Sim, essa é mais uma crônica anacrônica, como outras que a antecederam. Mas vá que assim ela se ponha em consonância com o país retrógrado e atrasado que sonha em decifrar. Bom, fato é que já se passaram três meses desde que voltei de Paris, onde, por puro acaso, chegamos no dia 14 de julho, encontrando a mais linda capital do mundo em êxtase a festejar os 230 anos da Revolução Francesa. Assim, lá estava eu, no Campo de Marte, contemplando, boquiaberto, o esqueleto da Torre Eiffel à medida em que ele ia se transformando num vulcão de hastes metálicas a expelir fogos multicores; uma cascata de cintilações que, antes de sumir, riscava os céus com seus estampidos e fulgores.

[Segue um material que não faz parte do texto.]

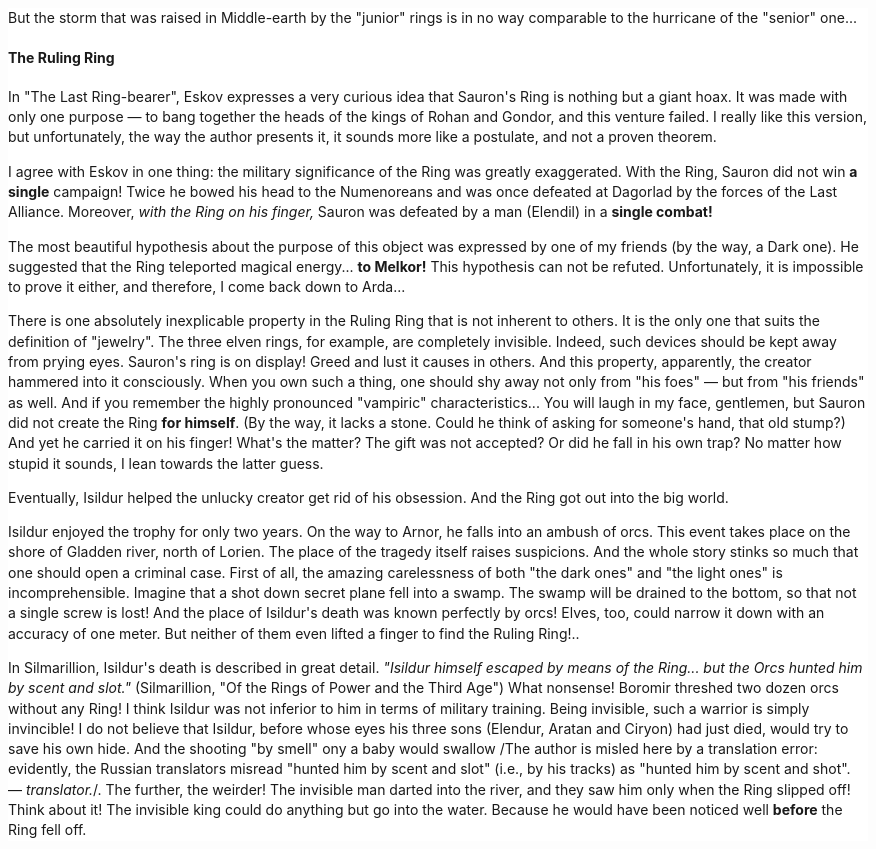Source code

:But the storm that was raised in Middle-earth by the "junior" rings is in no way comparable to the hurricane of the "senior" one...


#### The Ruling Ring

In "The Last Ring-bearer", Eskov expresses a very curious idea that Sauron's Ring is nothing but a giant hoax. It was made with only one purpose — to bang together the heads of the kings of Rohan and Gondor, and this venture failed. I really like this version, but unfortunately, the way the author presents it, it sounds more like a postulate, and not a proven theorem.

I agree with Eskov in one thing: the military significance of the Ring was greatly exaggerated. With the Ring, Sauron did not win **a single** campaign! Twice he bowed his head to the Numenoreans and was once defeated at Dagorlad by the forces of the Last Alliance. Moreover, *with the Ring on his finger,* Sauron was defeated by a man (Elendil) in a **single combat!**

The most beautiful hypothesis about the purpose of this object was expressed by one of my friends (by the way, a Dark one). He suggested that the Ring teleported magical energy... **to Melkor!** This hypothesis can not be refuted. Unfortunately, it is impossible to prove it either, and therefore, I come back down to Arda...

There is one absolutely inexplicable property in the Ruling Ring that is not inherent to others. It is the only one that suits the definition of "jewelry". The three elven rings, for example, are completely invisible. Indeed, such devices should be kept away from prying eyes. Sauron's ring is on display! Greed and lust it causes in others. And this property, apparently, the creator hammered into it consciously. When you own such a thing, one should shy away not only from "his foes" — but from "his friends" as well. And if you remember the highly pronounced "vampiric" characteristics... You will laugh in my face, gentlemen, but Sauron did not create the Ring **for himself**. (By the way, it lacks a stone. Could he think of asking for someone's hand, that old stump?) And yet he carried it on his finger! What's the matter? The gift was not accepted? Or did he fall in his own trap? No matter how stupid it sounds, I lean towards the latter guess.

Eventually, Isildur helped the unlucky creator get rid of his obsession. And the Ring got out into the big world.

Isildur enjoyed the trophy for only two years. On the way to Arnor, he falls into an ambush of orcs. This event takes place on the shore of Gladden river, north of Lorien. The place of the tragedy itself raises suspicions. And the whole story stinks so much that one should open a criminal case. First of all, the amazing carelessness of both "the dark ones" and "the light ones" is incomprehensible. Imagine that a shot down secret plane fell into a swamp. The swamp will be drained to the bottom, so that not a single screw is lost! And the place of Isildur's death was known perfectly by orcs! Elves, too, could narrow it down with an accuracy of one meter. But neither of them even lifted a finger to find the Ruling Ring!..

In Silmarillion, Isildur's death is described in great detail. *"Isildur himself escaped by means of the Ring... but the Orcs hunted him by scent and slot."* (Silmarillion, "Of the Rings of Power and the Third Age") What nonsense! Boromir threshed two dozen orcs without any Ring! I think Isildur was not inferior to him in terms of military training. Being invisible, such a warrior is simply invincible! I do not believe that Isildur, before whose eyes his three sons (Elendur, Aratan and Ciryon) had just died, would try to save his own hide. And the shooting "by smell" ony a baby would swallow /The author is misled here by a translation error: evidently, the Russian translators misread "hunted him by scent and slot" (i.e., by his tracks) as "hunted him by scent and shot". — *translator.*/. The further, the weirder! The invisible man darted into the river, and they saw him only when the Ring slipped off! Think about it! The invisible king could do anything but go into the water. Because he would have been noticed well **before** the Ring fell off.
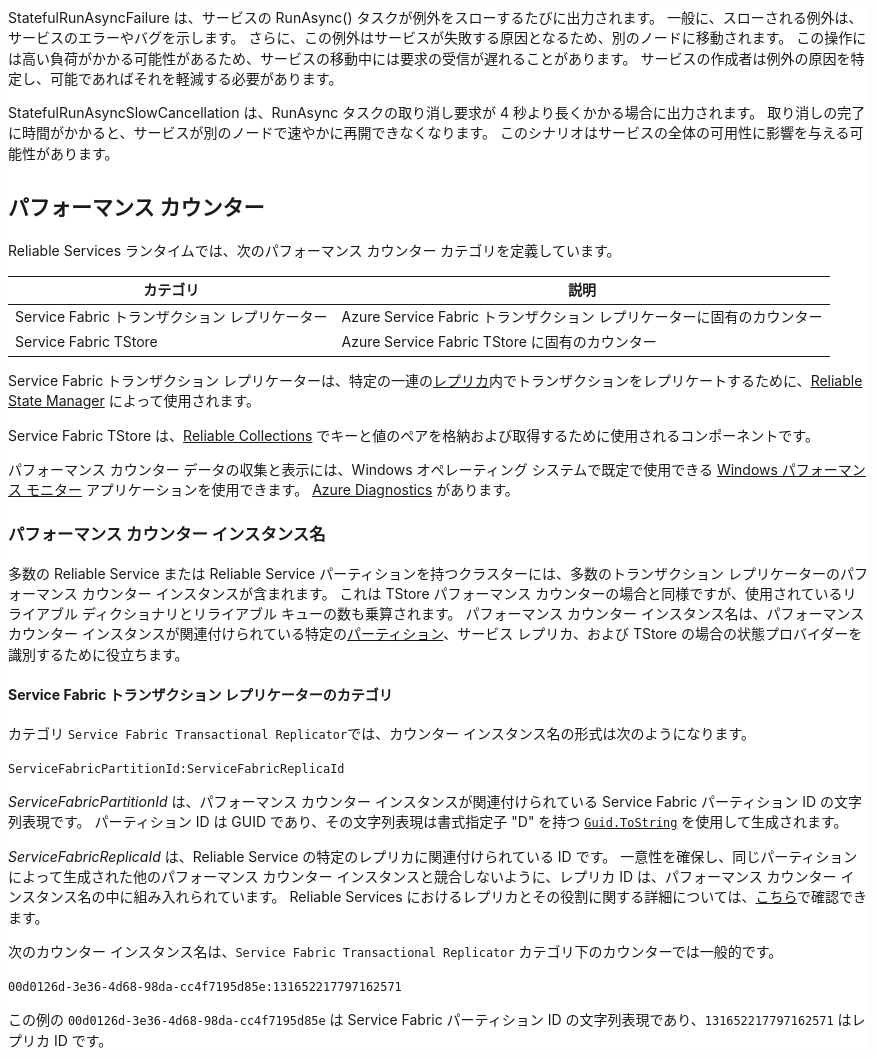 StatefulRunAsyncFailure は、サービスの RunAsync() タスクが例外をスローするたびに出力されます。 一般に、スローされる例外は、サービスのエラーやバグを示します。 さらに、この例外はサービスが失敗する原因となるため、別のノードに移動されます。 この操作には高い負荷がかかる可能性があるため、サービスの移動中には要求の受信が遅れることがあります。 サービスの作成者は例外の原因を特定し、可能であればそれを軽減する必要があります。

StatefulRunAsyncSlowCancellation は、RunAsync タスクの取り消し要求が 4 秒より長くかかる場合に出力されます。 取り消しの完了に時間がかかると、サービスが別のノードで速やかに再開できなくなります。 このシナリオはサービスの全体の可用性に影響を与える可能性があります。

## <a name="performance-counters"></a>パフォーマンス カウンター
Reliable Services ランタイムでは、次のパフォーマンス カウンター カテゴリを定義しています。

| カテゴリ | 説明 |
| --- | --- |
| Service Fabric トランザクション レプリケーター |Azure Service Fabric トランザクション レプリケーターに固有のカウンター |
| Service Fabric TStore |Azure Service Fabric TStore に固有のカウンター |

Service Fabric トランザクション レプリケーターは、特定の一連の[レプリカ](service-fabric-concepts-replica-lifecycle.md)内でトランザクションをレプリケートするために、[Reliable State Manager](./service-fabric-reliable-services-introduction.md) によって使用されます。

Service Fabric TStore は、[Reliable Collections](./service-fabric-reliable-services-introduction.md) でキーと値のペアを格納および取得するために使用されるコンポーネントです。

パフォーマンス カウンター データの収集と表示には、Windows オペレーティング システムで既定で使用できる [Windows パフォーマンス モニター](/previous-versions/windows/it-pro/windows-server-2008-R2-and-2008/cc749249(v=ws.11)) アプリケーションを使用できます。 [Azure Diagnostics](../cloud-services/cloud-services-dotnet-diagnostics.md) があります。

### <a name="performance-counter-instance-names"></a>パフォーマンス カウンター インスタンス名
多数の Reliable Service または Reliable Service パーティションを持つクラスターには、多数のトランザクション レプリケーターのパフォーマンス カウンター インスタンスが含まれます。 これは TStore パフォーマンス カウンターの場合と同様ですが、使用されているリライアブル ディクショナリとリライアブル キューの数も乗算されます。 パフォーマンス カウンター インスタンス名は、パフォーマンス カウンター インスタンスが関連付けられている特定の[パーティション](service-fabric-concepts-partitioning.md)、サービス レプリカ、および TStore の場合の状態プロバイダーを識別するために役立ちます。

#### <a name="service-fabric-transactional-replicator-category"></a>Service Fabric トランザクション レプリケーターのカテゴリ
カテゴリ `Service Fabric Transactional Replicator`では、カウンター インスタンス名の形式は次のようになります。

`ServiceFabricPartitionId:ServiceFabricReplicaId`

*ServiceFabricPartitionId* は、パフォーマンス カウンター インスタンスが関連付けられている Service Fabric パーティション ID の文字列表現です。 パーティション ID は GUID であり、その文字列表現は書式指定子 "D" を持つ [`Guid.ToString`](/dotnet/api/system.guid.tostring#System_Guid_ToString_System_String_) を使用して生成されます。

*ServiceFabricReplicaId* は、Reliable Service の特定のレプリカに関連付けられている ID です。 一意性を確保し、同じパーティションによって生成された他のパフォーマンス カウンター インスタンスと競合しないように、レプリカ ID は、パフォーマンス カウンター インスタンス名の中に組み入れられています。 Reliable Services におけるレプリカとその役割に関する詳細については、[こちら](service-fabric-concepts-replica-lifecycle.md)で確認できます。

次のカウンター インスタンス名は、`Service Fabric Transactional Replicator` カテゴリ下のカウンターでは一般的です。

`00d0126d-3e36-4d68-98da-cc4f7195d85e:131652217797162571`

この例の `00d0126d-3e36-4d68-98da-cc4f7195d85e` は Service Fabric パーティション ID の文字列表現であり、`131652217797162571` はレプリカ ID です。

Muitos daqueles fogos eram rubros e escarlates e lá pelas tantas passei a refletir sobre o sangue derramado aos borbotões pela revolta popular que pôs fim à monarquia e à dinastia dos Bourbon, e que em nome da "liberdade, igualdade e fraternidade" tantas cabeças cortou. Então, como quem caça dragões nas nuvens, dei por mim – talvez sob o efeito dos queijos (que do vinho não haveria de ser) – a vislumbrar nas estrelas cadentes dos fogos as faces encarnadas de Danton, Robespierre e Marat, quando não as cabeças decepadas de Maria Antonieta e Luis XVI (e de outros cerca de 15 mil) justiçados pela lâmina do senhor Guillotin. Um turbilhão de dor e morte que, ainda assim, abriu caminho para um mundo mais justo.
Corta.
(Peço desculpas ao leitor mais sensível pelo verbo acima – usei-o no sentido editorial, quase cinematográfico, da palavra, indicando o fim de uma cena e o início de outra.) Estamos –bem, é só uma metáfora; eu não estava nem jamais estaria lá, nem de corpo nem de espírito – na Conferência da Ação Política Conservadora, realizada em São Paulo, na semana passada. O líder, o mandachuva, o, digamos, capitão daquilo sobe à tribuna e, feito profeta às avessas, volta o olhar para trás e proclama: "Em 1917 tivemos a Revolução Comunista; em 1949, a Chinesa; em 1959, a Cubana e em 1964, os militares conseguiram impedir a Revolução Brasileira, salvando nosso país do comunismo".
Ao ler isso nas páginas de ZH, pensei que faltou citar a primeira revolução que essa turma foi contra: a Francesa, é claro. Afinal, qualquer coisa que tenha a ver com Iluminismo, com ciência, razão, Estado laico e direitos humanos ainda não passa por certas cabeças – que se não estão separadas do corpo, servem mesmo para separar as orelhas.